# Exercise instructions
Reproduce the items below, swapping every "developed" for "edited" and leaving all other text unchanged.

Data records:
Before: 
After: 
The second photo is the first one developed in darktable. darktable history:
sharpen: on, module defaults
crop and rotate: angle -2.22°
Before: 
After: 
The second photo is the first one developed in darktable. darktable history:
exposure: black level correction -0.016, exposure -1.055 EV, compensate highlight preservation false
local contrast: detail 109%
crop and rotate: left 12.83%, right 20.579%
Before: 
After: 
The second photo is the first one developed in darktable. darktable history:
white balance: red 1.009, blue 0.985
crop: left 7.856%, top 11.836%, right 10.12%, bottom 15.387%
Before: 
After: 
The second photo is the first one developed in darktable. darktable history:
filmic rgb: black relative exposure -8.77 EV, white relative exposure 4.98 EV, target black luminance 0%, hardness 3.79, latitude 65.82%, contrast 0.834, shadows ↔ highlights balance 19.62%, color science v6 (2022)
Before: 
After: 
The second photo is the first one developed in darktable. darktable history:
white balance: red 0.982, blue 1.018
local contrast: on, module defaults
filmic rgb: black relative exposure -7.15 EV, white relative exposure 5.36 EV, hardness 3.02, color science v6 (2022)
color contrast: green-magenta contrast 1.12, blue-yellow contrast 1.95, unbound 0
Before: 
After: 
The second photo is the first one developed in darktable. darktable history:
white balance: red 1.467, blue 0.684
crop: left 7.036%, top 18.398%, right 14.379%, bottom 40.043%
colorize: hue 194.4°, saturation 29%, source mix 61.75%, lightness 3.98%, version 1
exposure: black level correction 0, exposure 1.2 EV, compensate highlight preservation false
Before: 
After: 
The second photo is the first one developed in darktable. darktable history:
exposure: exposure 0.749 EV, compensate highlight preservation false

# Task answer
Before: 
After: 
The second photo is the first one edited in darktable. darktable history:
sharpen: on, module defaults
crop and rotate: angle -2.22°
Before: 
After: 
The second photo is the first one edited in darktable. darktable history:
exposure: black level correction -0.016, exposure -1.055 EV, compensate highlight preservation false
local contrast: detail 109%
crop and rotate: left 12.83%, right 20.579%
Before: 
After: 
The second photo is the first one edited in darktable. darktable history:
white balance: red 1.009, blue 0.985
crop: left 7.856%, top 11.836%, right 10.12%, bottom 15.387%
Before: 
After: 
The second photo is the first one edited in darktable. darktable history:
filmic rgb: black relative exposure -8.77 EV, white relative exposure 4.98 EV, target black luminance 0%, hardness 3.79, latitude 65.82%, contrast 0.834, shadows ↔ highlights balance 19.62%, color science v6 (2022)
Before: 
After: 
The second photo is the first one edited in darktable. darktable history:
white balance: red 0.982, blue 1.018
local contrast: on, module defaults
filmic rgb: black relative exposure -7.15 EV, white relative exposure 5.36 EV, hardness 3.02, color science v6 (2022)
color contrast: green-magenta contrast 1.12, blue-yellow contrast 1.95, unbound 0
Before: 
After: 
The second photo is the first one edited in darktable. darktable history:
white balance: red 1.467, blue 0.684
crop: left 7.036%, top 18.398%, right 14.379%, bottom 40.043%
colorize: hue 194.4°, saturation 29%, source mix 61.75%, lightness 3.98%, version 1
exposure: black level correction 0, exposure 1.2 EV, compensate highlight preservation false
Before: 
After: 
The second photo is the first one edited in darktable. darktable history:
exposure: exposure 0.749 EV, compensate highlight preservation false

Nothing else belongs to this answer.